### REQUIREMENT
Reproduce word for word the lines of the records beginning with the line that contains "Picture a protractor" and going on through the line that contains "Answer: approximately 0°", both included, and nothing more.

### DATASET EXCERPTS
=======
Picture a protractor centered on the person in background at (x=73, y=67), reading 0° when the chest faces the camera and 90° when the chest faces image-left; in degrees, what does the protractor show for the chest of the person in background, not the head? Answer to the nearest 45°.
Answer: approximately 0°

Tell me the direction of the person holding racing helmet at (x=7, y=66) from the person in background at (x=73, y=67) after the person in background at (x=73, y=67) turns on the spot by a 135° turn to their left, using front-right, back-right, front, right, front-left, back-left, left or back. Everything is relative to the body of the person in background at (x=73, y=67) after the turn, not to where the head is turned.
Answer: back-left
=======
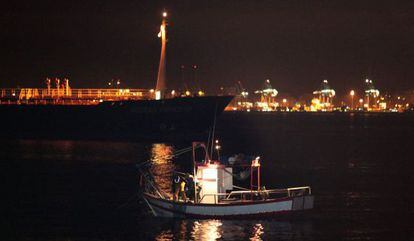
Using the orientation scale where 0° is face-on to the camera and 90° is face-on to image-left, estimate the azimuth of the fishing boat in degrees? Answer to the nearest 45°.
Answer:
=======
### THE COMPLETED TASK
Picture a protractor centered on the person in background at (x=73, y=67), reading 0° when the chest faces the camera and 90° when the chest faces image-left; in degrees, what does the protractor show for the chest of the person in background, not the head? Answer to the nearest 45°.
Answer: approximately 0°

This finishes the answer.